Below is a list of Andrew C. Oliver’s 10 worst big data practices.

1. Choosing MongoDB as your big data platform.

MongoDB is a good operational database, but not an analytics system.

2. Using RDBMS schema as files.  

There are better ways to create an extract that’s more denormalized.

3. Creating data ponds.

If you create a bunch of data ponds for each business group, you will end up with different views of the data.

4. Failing to develop plausible use cases.

Come up with use cases before the project starts.  You may find that there are certain things you really don’t need even if the vendor recommends it.  Ask yourself the right questions.

5. Thinking Hive is the be-all, end-all.

Don’t get locked in on SQL just because you are familiar with it. Reach outside your knowledge comfort zone and learn something new.

6. Treating HBase like an RDBMS.

You can do things with HBase that would make your RDBMS’s head spin, but the reverse is also true. HBase is good for what HBase is good for, and it is terrible at nearly everything else.

7. Installing 100 nodes by hand.

Sounds good until someone loses a node during this cumbersome activity.

8. RAID/LVM/SAN/VMing your data nodes.

“Hadoop stripes blocks of data across multiple nodes, and RAID stripes it across multiple disks.

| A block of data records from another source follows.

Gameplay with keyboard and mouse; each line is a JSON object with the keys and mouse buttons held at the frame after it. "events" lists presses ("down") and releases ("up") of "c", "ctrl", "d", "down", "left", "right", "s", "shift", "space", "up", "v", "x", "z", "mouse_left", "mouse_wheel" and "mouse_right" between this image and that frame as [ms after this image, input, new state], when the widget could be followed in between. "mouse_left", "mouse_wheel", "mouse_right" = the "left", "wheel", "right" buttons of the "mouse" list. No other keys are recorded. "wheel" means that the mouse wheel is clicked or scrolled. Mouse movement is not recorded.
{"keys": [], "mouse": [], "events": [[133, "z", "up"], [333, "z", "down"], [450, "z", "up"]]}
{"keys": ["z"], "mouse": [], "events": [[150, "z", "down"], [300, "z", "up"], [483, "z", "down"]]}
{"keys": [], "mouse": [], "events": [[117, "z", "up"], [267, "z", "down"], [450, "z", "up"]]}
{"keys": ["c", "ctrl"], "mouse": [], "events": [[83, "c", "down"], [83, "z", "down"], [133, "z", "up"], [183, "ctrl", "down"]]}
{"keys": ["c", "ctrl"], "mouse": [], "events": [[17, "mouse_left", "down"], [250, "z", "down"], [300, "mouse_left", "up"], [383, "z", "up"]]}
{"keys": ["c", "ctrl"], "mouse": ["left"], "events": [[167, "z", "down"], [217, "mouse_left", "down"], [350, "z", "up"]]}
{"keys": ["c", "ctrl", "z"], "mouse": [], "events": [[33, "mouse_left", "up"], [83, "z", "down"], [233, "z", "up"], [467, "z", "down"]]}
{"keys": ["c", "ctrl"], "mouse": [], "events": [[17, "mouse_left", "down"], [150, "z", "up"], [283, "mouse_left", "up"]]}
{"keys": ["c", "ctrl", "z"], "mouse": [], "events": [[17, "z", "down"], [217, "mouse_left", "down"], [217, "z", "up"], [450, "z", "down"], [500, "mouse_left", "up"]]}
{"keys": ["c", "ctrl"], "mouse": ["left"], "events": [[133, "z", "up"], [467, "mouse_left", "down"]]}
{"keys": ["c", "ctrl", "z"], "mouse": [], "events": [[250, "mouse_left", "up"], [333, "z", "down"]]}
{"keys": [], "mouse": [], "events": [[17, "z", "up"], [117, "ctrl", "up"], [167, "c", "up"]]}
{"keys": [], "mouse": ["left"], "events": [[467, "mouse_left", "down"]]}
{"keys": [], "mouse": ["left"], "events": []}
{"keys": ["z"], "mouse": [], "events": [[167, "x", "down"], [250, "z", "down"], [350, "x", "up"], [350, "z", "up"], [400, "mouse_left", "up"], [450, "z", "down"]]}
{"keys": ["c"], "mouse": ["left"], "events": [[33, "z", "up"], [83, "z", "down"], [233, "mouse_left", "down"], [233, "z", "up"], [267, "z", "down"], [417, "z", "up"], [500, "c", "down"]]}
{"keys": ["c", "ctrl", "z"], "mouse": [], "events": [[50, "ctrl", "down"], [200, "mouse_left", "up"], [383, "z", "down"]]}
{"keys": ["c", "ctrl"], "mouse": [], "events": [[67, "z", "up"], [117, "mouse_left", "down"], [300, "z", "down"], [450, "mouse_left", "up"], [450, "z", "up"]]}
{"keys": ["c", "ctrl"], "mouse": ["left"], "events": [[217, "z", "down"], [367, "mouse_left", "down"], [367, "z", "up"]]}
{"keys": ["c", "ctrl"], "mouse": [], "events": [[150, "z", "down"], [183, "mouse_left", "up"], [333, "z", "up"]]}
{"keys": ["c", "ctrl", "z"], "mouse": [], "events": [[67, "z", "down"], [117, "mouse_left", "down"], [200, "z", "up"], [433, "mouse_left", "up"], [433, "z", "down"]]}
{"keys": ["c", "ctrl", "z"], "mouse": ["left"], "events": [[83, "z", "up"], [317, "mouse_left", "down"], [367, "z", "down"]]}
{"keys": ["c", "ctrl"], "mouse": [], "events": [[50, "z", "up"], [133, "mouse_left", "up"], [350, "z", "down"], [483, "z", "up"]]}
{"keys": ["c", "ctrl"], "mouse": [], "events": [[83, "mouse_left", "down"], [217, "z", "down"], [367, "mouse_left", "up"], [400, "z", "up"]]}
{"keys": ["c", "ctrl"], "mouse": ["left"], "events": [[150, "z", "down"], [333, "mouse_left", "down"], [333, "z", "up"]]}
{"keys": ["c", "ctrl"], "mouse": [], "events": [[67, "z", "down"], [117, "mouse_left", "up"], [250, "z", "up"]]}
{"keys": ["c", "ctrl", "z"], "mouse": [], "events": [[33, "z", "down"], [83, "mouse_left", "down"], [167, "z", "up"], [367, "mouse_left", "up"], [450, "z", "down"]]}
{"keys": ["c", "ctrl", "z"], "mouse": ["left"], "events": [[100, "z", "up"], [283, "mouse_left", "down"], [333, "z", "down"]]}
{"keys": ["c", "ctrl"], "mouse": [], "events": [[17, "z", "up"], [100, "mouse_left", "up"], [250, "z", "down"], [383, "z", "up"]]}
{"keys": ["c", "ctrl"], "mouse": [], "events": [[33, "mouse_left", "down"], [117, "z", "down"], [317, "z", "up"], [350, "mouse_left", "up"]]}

Put them together, what do you have? A roaring, low-performing, latent mess.”

9. Treating HDFS as just a file system.

If you dump stuff onto HDFS, you haven’t necessarily accomplished anything.

10. Whoo, shiney!

“As with any technology — or anything in life — find that moderate path that prevents you from being the last gazelle in the pack or the first lemming off the cliff.”

Again, no one is 100% perfect and here are just 10 ways you could go wrong with big data. However, I thought that highlighting Andrew C. Oliver’s analysis of bad practices could help you avoid them in the future and save you lots of time and stress rerouting them. I hope that you found this helpful.

Do you agree with this for the 10 worst big data practices? Would you add something to this list or delete anything?